Table 3 also shows the R² values, which reflect the predictive accuracy of the models. The CNN-GRU model has an average R² value of 0.9613, indicating strong predictive capability. The CNN-LSTM model has an average R² value of 0.9427, slightly lower than CNN-GRU but still shows good performance. The Adaptive fGPm model outperforms both, with an average R² value of 0.9705, demonstrating superior accuracy and stability in wind power forecasting. This suggests that the Adaptive fGPm model is better at capturing the dynamic trends in wind power data, which contributes to its overall higher prediction accuracy.

6. Conclusions

The adaptive fGPm iterative differential forecasting method proposed in this study demonstrates superior performance and high accuracy in short-term wind power forecasting, showcasing significant practical application potential. The main conclusions are as follows:

Key Role of Data Processing: To address the impact of the complex temporal characteristics of wind power generation on model accuracy, we employed the Orthogonalized Maximum Information Coefficient feature selection method. This significantly enhanced the correlation between wind power and the selected features, validating the effectiveness of the feature extraction approach.
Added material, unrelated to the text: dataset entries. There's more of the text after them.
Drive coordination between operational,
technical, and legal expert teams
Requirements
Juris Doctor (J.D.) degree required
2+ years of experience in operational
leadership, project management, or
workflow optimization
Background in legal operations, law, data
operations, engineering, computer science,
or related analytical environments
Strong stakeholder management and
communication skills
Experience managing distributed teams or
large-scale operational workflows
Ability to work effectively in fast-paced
LRD Characteristics of Wind Power Series: By analyzing the relationship between the Hurst parameter and feature indices, we revealed the LRD characteristics of wind power series. This finding provides a theoretical basis for modeling with the adaptive fGPm, particularly improving trend prediction accuracy under optimized sample lengths and forecasting horizons.

Parameter Estimation of New Feature Function Method: We successfully applied a new feature function method to estimate parameters such as stability index, skewness index, drift coefficient, and diffusion parameter within the adaptive fGPm model, laying a solid foundation for building a reliable forecasting model.

Superiority of the Adaptive fGPm Forecasting Model: The adaptive fGPm iterative differential forecasting model effectively addresses uncertainties in wind power generation by introducing tail parameters, thereby enhancing the flexibility of LRD characterization. This model demonstrated advantages in forecasting high-volatility data, with its diffusion coefficient adapting to environmental changes to more accurately reflect dynamic wind power characteristics.

Comparison with Other Models: Comparative analyses with mainstream forecasting models such as CNN-GRU and CNN-LSTM demonstrated the superiority and versatility of the adaptive fGPm model in describing wind power data, achieving higher prediction accuracy.

In summary, This research provides an innovative adaptive fGPm iterative differential forecasting model for accurate short-term wind power predictions, aiding power departments in optimizing generation planning and scheduling. Furthermore, it serves as an effective reference for other time series forecasting scenarios, such as wind speed, photovoltaic generation, and precipitation.